41 Aurigae

Observation data Epoch J2000 Equinox ICRS
- Constellation: Auriga
- Right ascension: 06^{h} 11^{m} 36.59170^{s}
- Declination: +48° 42′ 39.5571″
- Apparent magnitude (V): 6.15
- Right ascension: 06^{h} 11^{m} 36.55276^{s}
- Declination: +48° 42′ 47.0365″
- Apparent magnitude (V): 6.84

Characteristics

41 Aur A
- Evolutionary stage: Main sequence
- Spectral type: A2Va+
- B−V color index: 0.06

41 Aur B
- Evolutionary stage: main sequence
- Spectral type: kA5hA5mF0(IV-V)
- B−V color index: 0.15

Astrometry

41 Aur A
- Radial velocity (R_{v}): 31 km/s
- Proper motion (μ): RA: +14.994 mas/yr Dec.: −55.704 mas/yr
- Parallax (π): 10.6629±0.0539 mas
- Distance: 306 ± 2 ly (93.8 ± 0.5 pc)

41 Aur B
- Radial velocity (R_{v}): 29 km/s
- Proper motion (μ): RA: +19.171 mas/yr Dec.: −52.460 mas/yr
- Parallax (π): 10.5899±0.0969 mas
- Distance: 308 ± 3 ly (94.4 ± 0.9 pc)

* **Information provided**:
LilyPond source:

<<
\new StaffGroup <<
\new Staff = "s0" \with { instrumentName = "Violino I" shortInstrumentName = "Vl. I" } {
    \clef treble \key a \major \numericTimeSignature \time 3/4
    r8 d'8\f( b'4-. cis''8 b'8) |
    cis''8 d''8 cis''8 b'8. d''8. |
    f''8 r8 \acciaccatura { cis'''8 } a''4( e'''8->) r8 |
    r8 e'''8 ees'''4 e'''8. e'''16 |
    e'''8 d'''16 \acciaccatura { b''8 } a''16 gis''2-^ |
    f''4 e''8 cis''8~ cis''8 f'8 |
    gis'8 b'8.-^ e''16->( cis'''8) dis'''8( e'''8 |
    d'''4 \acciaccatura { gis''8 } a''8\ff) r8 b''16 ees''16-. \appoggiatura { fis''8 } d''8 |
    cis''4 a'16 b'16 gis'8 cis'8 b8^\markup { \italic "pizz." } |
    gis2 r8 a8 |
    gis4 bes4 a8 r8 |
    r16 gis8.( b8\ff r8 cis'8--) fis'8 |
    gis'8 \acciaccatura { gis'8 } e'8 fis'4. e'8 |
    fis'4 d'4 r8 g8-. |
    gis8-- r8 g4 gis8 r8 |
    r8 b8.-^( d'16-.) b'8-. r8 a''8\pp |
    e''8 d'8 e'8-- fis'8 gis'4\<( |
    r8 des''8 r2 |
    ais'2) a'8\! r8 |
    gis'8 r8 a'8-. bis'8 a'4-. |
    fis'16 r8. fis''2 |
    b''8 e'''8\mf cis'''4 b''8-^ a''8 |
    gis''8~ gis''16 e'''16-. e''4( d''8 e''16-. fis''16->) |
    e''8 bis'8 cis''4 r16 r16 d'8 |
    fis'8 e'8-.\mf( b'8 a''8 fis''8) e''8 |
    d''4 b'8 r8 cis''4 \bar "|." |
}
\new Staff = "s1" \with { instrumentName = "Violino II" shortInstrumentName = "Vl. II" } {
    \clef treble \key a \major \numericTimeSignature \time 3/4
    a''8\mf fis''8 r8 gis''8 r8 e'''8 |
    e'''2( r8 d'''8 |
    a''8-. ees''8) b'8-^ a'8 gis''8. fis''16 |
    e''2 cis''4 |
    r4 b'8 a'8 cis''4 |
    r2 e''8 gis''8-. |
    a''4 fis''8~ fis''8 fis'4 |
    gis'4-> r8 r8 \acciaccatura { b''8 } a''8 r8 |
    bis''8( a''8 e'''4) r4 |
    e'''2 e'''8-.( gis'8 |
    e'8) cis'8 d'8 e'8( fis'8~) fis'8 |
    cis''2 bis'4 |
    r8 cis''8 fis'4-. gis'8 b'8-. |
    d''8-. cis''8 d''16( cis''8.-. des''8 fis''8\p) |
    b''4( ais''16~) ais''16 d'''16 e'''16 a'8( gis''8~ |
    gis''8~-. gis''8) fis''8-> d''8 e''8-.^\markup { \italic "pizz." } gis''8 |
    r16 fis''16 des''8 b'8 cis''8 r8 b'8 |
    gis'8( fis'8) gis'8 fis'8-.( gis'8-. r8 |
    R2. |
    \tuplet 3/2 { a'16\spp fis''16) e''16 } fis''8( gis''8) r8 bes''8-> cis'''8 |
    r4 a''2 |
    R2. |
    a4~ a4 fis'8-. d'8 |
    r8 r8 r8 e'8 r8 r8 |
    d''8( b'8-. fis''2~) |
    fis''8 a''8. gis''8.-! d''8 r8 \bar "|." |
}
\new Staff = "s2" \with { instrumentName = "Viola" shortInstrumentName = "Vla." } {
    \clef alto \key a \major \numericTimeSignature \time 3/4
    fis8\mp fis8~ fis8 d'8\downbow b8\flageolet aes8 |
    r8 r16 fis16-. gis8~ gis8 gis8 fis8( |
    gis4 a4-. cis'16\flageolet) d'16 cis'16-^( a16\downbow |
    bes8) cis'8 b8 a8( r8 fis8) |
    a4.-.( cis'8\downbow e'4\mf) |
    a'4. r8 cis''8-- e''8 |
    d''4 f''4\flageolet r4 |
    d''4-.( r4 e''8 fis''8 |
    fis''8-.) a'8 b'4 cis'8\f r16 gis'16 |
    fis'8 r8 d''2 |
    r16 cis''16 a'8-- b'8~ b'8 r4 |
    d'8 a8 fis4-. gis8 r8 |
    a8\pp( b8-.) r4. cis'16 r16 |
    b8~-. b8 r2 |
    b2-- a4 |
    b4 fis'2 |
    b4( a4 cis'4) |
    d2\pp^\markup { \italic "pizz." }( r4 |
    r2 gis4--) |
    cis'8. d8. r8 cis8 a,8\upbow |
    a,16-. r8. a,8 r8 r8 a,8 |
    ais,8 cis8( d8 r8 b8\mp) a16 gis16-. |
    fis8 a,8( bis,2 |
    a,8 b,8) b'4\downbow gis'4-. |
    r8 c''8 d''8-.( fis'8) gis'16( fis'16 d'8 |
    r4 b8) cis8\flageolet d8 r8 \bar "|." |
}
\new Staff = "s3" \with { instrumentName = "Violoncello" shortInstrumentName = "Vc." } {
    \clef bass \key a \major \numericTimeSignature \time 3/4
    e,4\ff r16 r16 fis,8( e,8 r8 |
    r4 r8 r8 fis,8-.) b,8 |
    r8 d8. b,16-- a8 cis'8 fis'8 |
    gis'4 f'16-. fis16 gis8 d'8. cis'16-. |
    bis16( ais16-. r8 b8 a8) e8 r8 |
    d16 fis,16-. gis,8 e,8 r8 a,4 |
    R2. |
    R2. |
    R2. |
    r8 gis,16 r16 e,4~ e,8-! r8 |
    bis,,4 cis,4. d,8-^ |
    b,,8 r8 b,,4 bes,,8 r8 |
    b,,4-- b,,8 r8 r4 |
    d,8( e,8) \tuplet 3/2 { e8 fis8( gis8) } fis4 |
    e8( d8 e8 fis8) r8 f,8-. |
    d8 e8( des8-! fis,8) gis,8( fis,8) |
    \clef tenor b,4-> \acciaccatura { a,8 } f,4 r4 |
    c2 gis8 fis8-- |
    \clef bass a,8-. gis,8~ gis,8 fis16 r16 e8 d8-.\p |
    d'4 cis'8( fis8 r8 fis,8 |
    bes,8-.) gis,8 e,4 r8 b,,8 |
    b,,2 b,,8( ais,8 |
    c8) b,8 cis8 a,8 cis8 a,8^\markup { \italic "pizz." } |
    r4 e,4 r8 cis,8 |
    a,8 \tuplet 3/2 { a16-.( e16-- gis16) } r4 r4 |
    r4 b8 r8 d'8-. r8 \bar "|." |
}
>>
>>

* **To do**:
a) According to the text on 41 Aurigae, what radial velocity is listed for 41 Aur B?
b) Print the stretch of the text on 41 Aurigae from "Characteristics" through "Spectral type: kA5hA5mF0(IV-V)".
c) Say whether each statement agrees with the text on 41 Aurigae, answering yes or no and quoting the words of the text that decide it. (i) Both 41 Aur A and 41 Aur B are listed at the main-sequence evolutionary stage. (ii) The radial velocity listed for 41 Aur B is 31 km/s. (iii) The constellation given is Orion.

* **Expected results**:
a) 29 km/s

b)
Characteristics

41 Aur A
- Evolutionary stage: Main sequence
- Spectral type: A2Va+
- B−V color index: 0.06

41 Aur B
- Evolutionary stage: main sequence
- Spectral type: kA5hA5mF0(IV-V)

c)
(i) Yes: "Evolutionary stage: Main sequence" (41 Aur A) and "Evolutionary stage: main sequence" (41 Aur B).
(ii) No: "Radial velocity (R_{v}): 29 km/s"
(iii) No: "Constellation: Auriga"